Most often investment providers that have been targeted in such cases opt to settle, he noted. But a few big names have refused to settle, taking cases to trial and have won, he said. Goldman Sachs last year won the case against it, and American Century prevailed in a case in 2019.
The American Century case has been an example for investment providers, Aronowitz said. It doesn’t violate the Employee Retirement Income Security Act to include your own funds in your plan, but you need to be able to show why you included them.
The recently filed case against Federated Hermes “is just a typical complaint where they’re saying it’s imprudent to have your own investments in a retirement plan,” Aronowitz said. “I don’t see anything in Erisa that prevents that.”
It also raises a question — why would someone work at firm and not like its cooking, he noted.
“If you don’t believe in your own company, why are you working there in the first place?” he said. “These are unfair cases, but it allows plaintiffs’ lawyers to take advantage of funds.”

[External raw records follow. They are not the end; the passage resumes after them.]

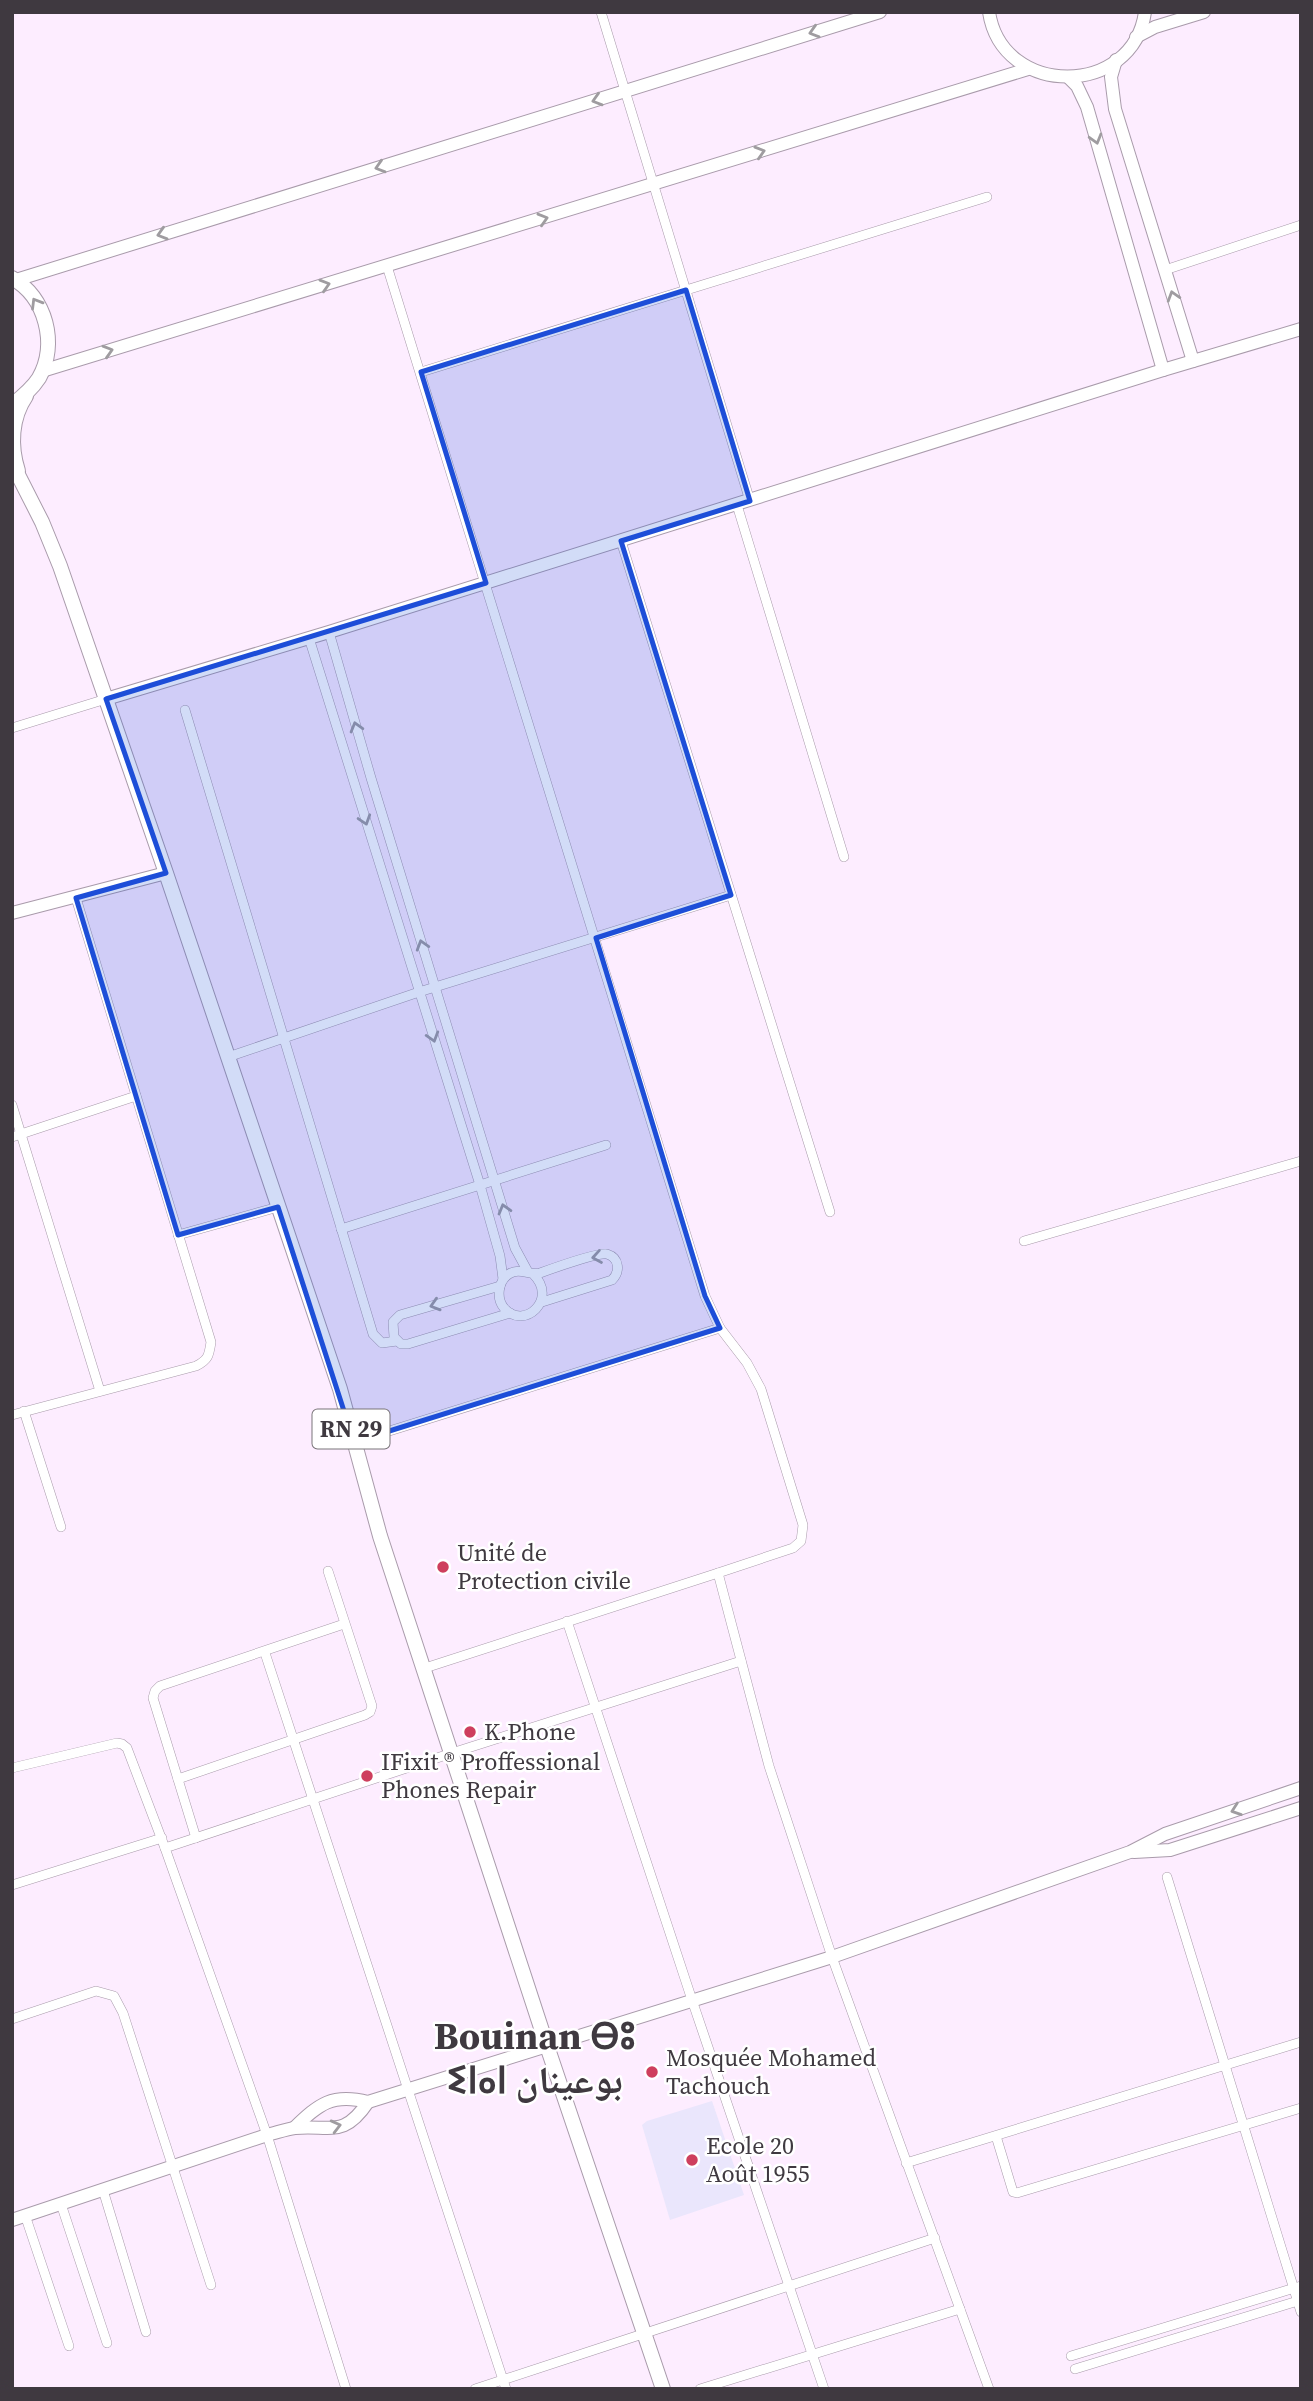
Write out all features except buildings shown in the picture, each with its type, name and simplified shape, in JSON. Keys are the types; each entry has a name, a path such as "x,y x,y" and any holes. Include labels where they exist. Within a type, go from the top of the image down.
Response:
{"main road":[{"path":"14,279 880,12"},
{"path":"989,12 999,39 1011,55 1028,69 1069,78 1102,69 1116,60 1136,37 1155,27 1203,12"},
{"path":"1136,37 1144,12"},
{"path":"1116,60 1111,78 1115,109 1193,361"},
{"path":"42,371 1028,69"},
{"path":"1069,78 1077,86 1087,107 1163,370"},
{"name":"RN 29","path":"14,279 29,291 39,305 46,321 48,338 42,371 21,403 13,432 16,469 52,544 166,873 340,1390 380,1536 663,2389"},
{"path":"106,699 1301,329"},
{"name":"RN 29","path":"12,405 29,391"},
{"path":"12,914 166,873"},
{"path":"294,2128 328,2101 349,2097 368,2102 832,1956 1130,1852 1165,1834 1301,1788"},
{"path":"1130,1852 1170,1850 1301,1808"},
{"path":"12,2220 267,2135 294,2128 339,2128 357,2119 368,2102"}],"street":[{"path":"601,12 686,290 844,857"},
{"path":"421,372 987,197"},
{"path":"1165,270 1301,225"},
{"path":"387,266 702,1287 720,1328 747,1363 761,1389 804,1530 801,1541 793,1548 425,1668"},
{"path":"621,541 830,1212"},
{"path":"328,632 370,778 515,1248 542,1287 542,1302"},
{"path":"309,638 480,1185 500,1256 500,1301 510,1313"},
{"path":"12,728 106,699"},
{"path":"185,710 373,1334 382,1343 397,1341 408,1344 510,1313 525,1315 532,1313 542,1302 612,1280 618,1271 618,1265 614,1258 603,1254 531,1273 515,1272 502,1282 400,1315 393,1322 392,1328 397,1341"},
{"path":"353,783 370,778"},
{"path":"228,1058 419,992 731,895"},
{"path":"12,1415 196,1366 207,1360 211,1342 76,898"},
{"path":"17,1135 136,1096"},
{"path":"12,1105 17,1135 100,1391"},
{"path":"341,1229 606,1145"},
{"path":"1024,1241 1301,1161"},
{"path":"178,1235 278,1207"},
{"path":"354,1442 720,1328"},
{"path":"24,1411 61,1527"},
{"path":"178,1779 294,1741 370,1712 372,1706 328,1571"},
{"path":"718,1573 769,1766 832,1956 989,2389"},
{"path":"567,1621 824,2389"},
{"path":"196,1838 153,1698 155,1691 160,1686 265,1653 344,1624"},
{"path":"265,1653 504,2384"},
{"path":"12,1885 164,1843 196,1838 741,1661"},
{"path":"12,1768 117,1743 127,1748 164,1843 267,2135 346,2389"},
{"path":"1167,1877 1297,2287 1301,2312"},
{"path":"12,2018 96,1991 114,1996 123,2013 211,2285"},
{"path":"906,2163 1301,2042"},
{"path":"996,2136 1013,2192 1017,2193 1301,2108"},
{"path":"103,2190 146,2332"},
{"path":"61,2203 107,2343"},
{"path":"25,2215 69,2346"},
{"path":"475,2389 504,2384 645,2333 935,2238"},
{"path":"1071,2356 1297,2287"},
{"path":"1075,2369 1299,2301"},
{"path":"700,2389 960,2309"}],"highlighted area":[{"path":"686,290 750,501 621,541 731,895 596,938 705,1296 720,1328 354,1442 278,1207 178,1235 76,898 166,873 106,699 486,583 421,372"}],"shaded area":[{"name":"Ecole 20 Août 1955","path":"712,2101 744,2195 670,2220 642,2125 647,2121"}],"place":[{"name":"Unité de Protection civile","path":"443,1567"},
{"name":"K.Phone","path":"470,1732"},
{"name":"IFixit ® Proffessional Phones Repair","path":"367,1776"},
{"name":"Mosquée Mohamed Tachouch","path":"652,2072"},
{"name":"Ecole 20 Août 1955","path":"692,2160"}],"district":[{"name":"Bouinan ⴱⵓ ⵉⵏⴰⵏ بوعينان","path":"535,2058"}]}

In the Federated Hermes case, that could be a challenge. Although the actively managed funds have higher fees than many passively managed funds, ERISA doesn’t require plans to go with the least expensive options. Further, many of the funds identified in the complaint have favorable ratings from Morningstar, Aronowitz noted.
A Federated Hermes spokesperson said in an email that the firm has a policy of not commenting on litigation.
The case was filed in U.S. District Court in the Western District of Pennsylvania.
The law firms representing the plaintiff and proposed class are Scott + Scott and Peiffer Wolf Carr Kane Conway & Wise.